→ **EXERCISE AIM**
Below this line are records; write out exactly the lines from the one containing "MMA TIG Made in Italy" through the one containing "decisión en México pronto descubre que no ha", with the pictures left out.

··· DATA EXCERPTS

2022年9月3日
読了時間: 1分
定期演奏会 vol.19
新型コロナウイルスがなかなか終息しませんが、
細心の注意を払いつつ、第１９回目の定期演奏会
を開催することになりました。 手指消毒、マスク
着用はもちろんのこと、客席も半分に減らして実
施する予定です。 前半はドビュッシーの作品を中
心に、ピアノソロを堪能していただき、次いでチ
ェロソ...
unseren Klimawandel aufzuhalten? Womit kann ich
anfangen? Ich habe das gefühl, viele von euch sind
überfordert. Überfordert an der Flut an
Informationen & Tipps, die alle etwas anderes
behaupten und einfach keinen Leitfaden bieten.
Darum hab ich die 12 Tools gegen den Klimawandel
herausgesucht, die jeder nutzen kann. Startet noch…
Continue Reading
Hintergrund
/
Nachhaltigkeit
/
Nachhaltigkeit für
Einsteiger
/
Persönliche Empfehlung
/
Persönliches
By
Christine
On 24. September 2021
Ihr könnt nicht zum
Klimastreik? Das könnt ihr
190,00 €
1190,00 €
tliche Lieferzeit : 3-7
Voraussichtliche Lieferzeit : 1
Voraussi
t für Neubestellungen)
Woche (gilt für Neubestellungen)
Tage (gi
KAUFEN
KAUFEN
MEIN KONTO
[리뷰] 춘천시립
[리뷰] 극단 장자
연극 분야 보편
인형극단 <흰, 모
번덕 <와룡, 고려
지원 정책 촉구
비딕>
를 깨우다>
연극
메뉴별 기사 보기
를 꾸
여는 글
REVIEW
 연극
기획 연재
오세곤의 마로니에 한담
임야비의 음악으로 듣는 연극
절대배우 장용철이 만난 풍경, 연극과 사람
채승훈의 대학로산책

······
··· DATA EXCERPTS

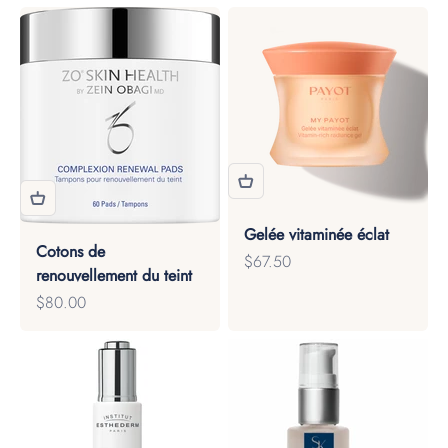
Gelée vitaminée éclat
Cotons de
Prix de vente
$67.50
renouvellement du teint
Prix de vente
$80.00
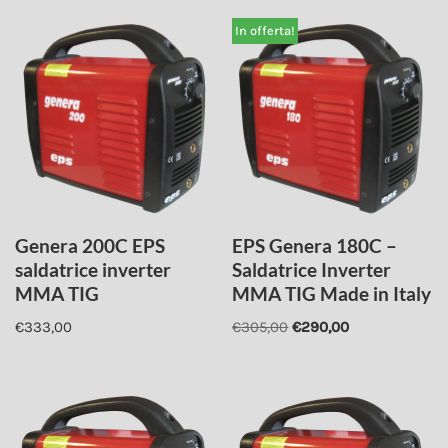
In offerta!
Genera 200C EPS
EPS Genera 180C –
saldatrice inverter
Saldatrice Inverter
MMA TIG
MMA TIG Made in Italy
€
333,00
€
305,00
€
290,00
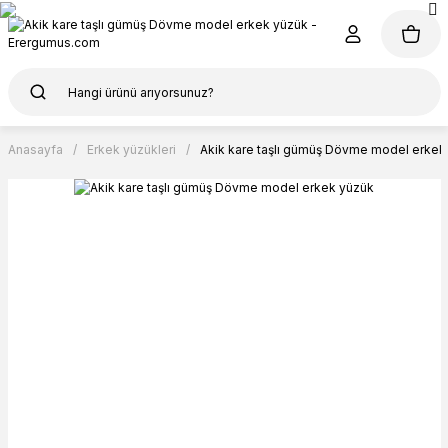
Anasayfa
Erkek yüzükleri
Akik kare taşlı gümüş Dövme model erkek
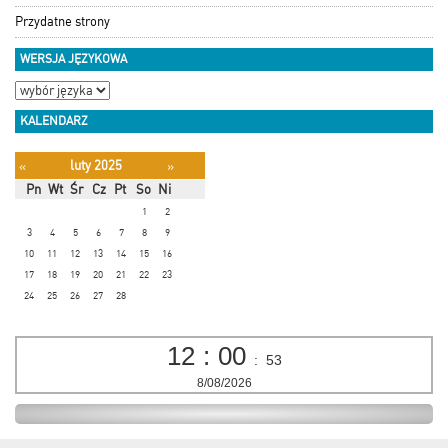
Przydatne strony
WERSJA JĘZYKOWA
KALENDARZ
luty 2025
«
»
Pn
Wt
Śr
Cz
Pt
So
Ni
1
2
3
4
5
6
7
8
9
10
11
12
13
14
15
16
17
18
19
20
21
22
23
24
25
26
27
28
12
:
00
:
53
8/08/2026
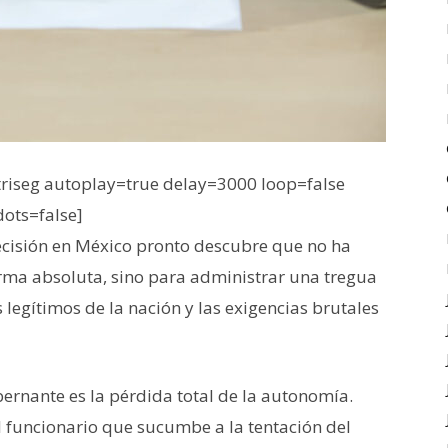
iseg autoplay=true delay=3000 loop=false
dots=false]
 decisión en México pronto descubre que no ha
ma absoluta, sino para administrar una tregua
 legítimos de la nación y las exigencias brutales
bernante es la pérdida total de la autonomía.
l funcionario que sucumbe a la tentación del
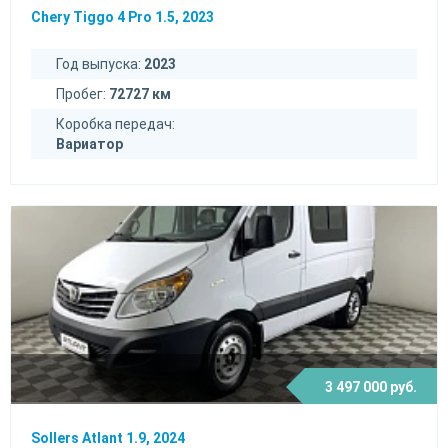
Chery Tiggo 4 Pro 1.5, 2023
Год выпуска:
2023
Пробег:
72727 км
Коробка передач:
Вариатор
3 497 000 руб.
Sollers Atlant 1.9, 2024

······

→ **PROBLEM SOLUTION**
MMA TIG Made in Italy
€
333,00
€
305,00
€
290,00
Anasayfa
Erkek yüzükleri
Akik kare taşlı gümüş Dövme model erkek
Przydatne strony
WERSJA JĘZYKOWA
KALENDARZ
luty 2025
«
»
Pn
Wt
Śr
Cz
Pt
So
Ni
1
2
3
4
5
6
7
8
9
10
11
12
13
14
15
16
17
18
19
20
21
22
23
24
25
26
27
28
12
:
00
:
53
8/08/2026
iseg autoplay=true delay=3000 loop=false
dots=false]
 decisión en México pronto descubre que no ha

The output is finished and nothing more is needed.